Finding the Pure Life in Costa Rica - My Family Travels

¡Pura vida! Pure life. Going into my one month stay in Costa Rica, I wrote off their national motto as nothing more than a vague, cheesy saying. Little did I know that no other phrase could more perfectly describe Costa Rican living.

 I began my journey in my comfortable New York City home, browsing online for organizations which took students to Latin America. Eventually I stumbled upon Global Routes, a non-profit organization. I was especially attracted to it because it specialized in community service.

For the first and last week of my expedition, my group visited the more popular Costa Rican attractions—the Arsenal volcano, the Monteverde cloud forest, and Uvita beach. Although all of this was extremely fun and added to my overall experience, it was not the highlight of my trip.

The most authentic component of my trip was the community service portion, when I stayed with a Costa Rican family who lived in the remote village of Aguas Buenas. Aguas Buenas is home to about fifty families. The men farm and work odd jobs, while the women generally cook, clean, and attend to the younger children. A simple town, Aguas Buenas has only one dirt road passing through it, with only one school and one general store.

I lived, worked, played, and grew to love my new community. Everyday, our group worked on a construction site alongside the locals—our fathers, brothers, friends—and we constructed a community kitchen from scratch. Seeing the fruits of our labor with my family immensely catalyzed our bonding, as every single day we would wake up, work, and come home exhausted together. At home, we would relax, share stories, and play games. On several occasions we played gigantic soccer matches with the entire village.

Eventually there was no need for more background information, as I felt as though I knew these people for my entire life. No longer was I testing the limits of my high school Spanish vocabulary, but I was pushing the limits of my mind by having intellectual conversations.

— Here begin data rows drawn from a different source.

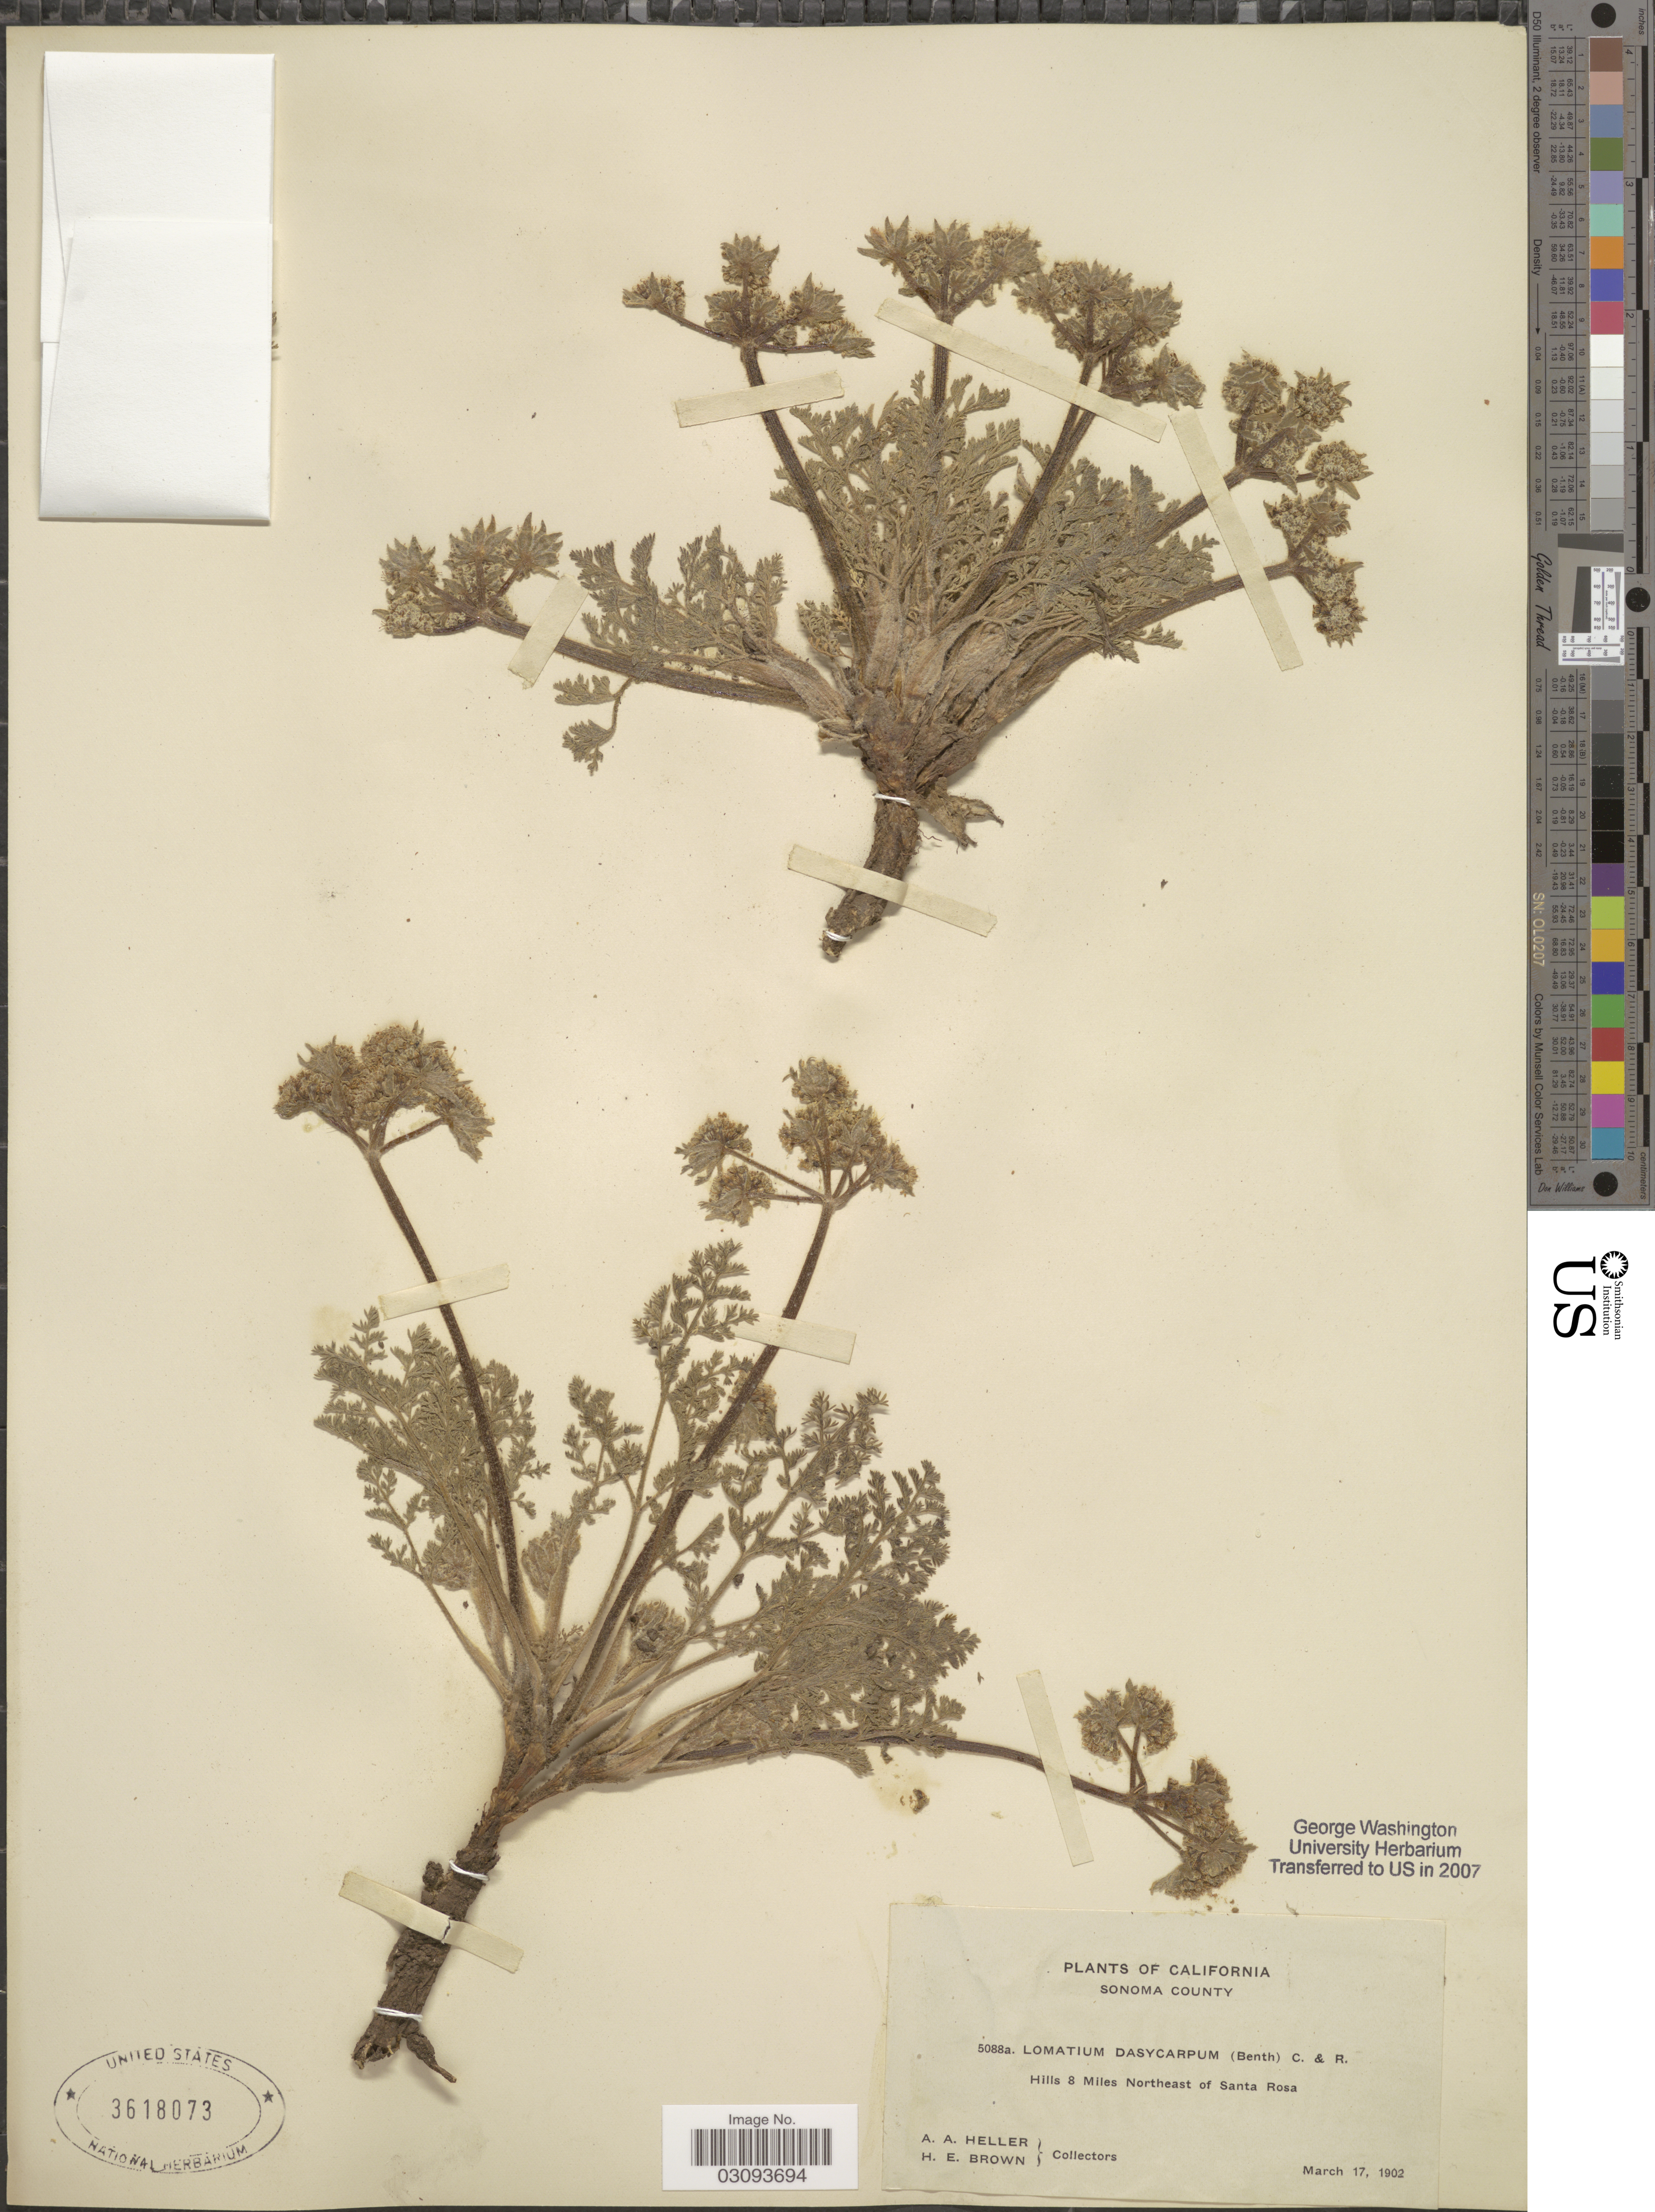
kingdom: Plantae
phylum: Tracheophyta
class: Magnoliopsida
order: Apiales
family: Apiaceae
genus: Lomatium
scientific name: Lomatium dasycarpum subsp. dasycarpum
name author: (Torr.) J.M. Coult. & Rose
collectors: A. A. Heller & H. E. Brown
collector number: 5088a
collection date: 1902-03-17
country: United States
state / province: California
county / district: Sonoma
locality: Sonoma County. Hills 8 Miles Northeast of Santa Rosa.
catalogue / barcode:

Upon my return home, I was unpacking my luggage when I stumbled across a shirt which I had bought at the airport. It said “Costa Rica: Pura Vida!” on it. Thinking of the lifestyle I left behind, I realized that nobody in Aguas Buenas deals with the excesses like we do. Free from distractions such as the internet or texting, they concentrate on the basics—building real relationships with friends and family. They are free from the small impurities that, to us, have already become invisible. I realized that after being completely immersed in their lives, I took home a part of it. I didn’t just come home with a Pura Vida shirt, I came home with a new outlook on life. ¡Pura vida!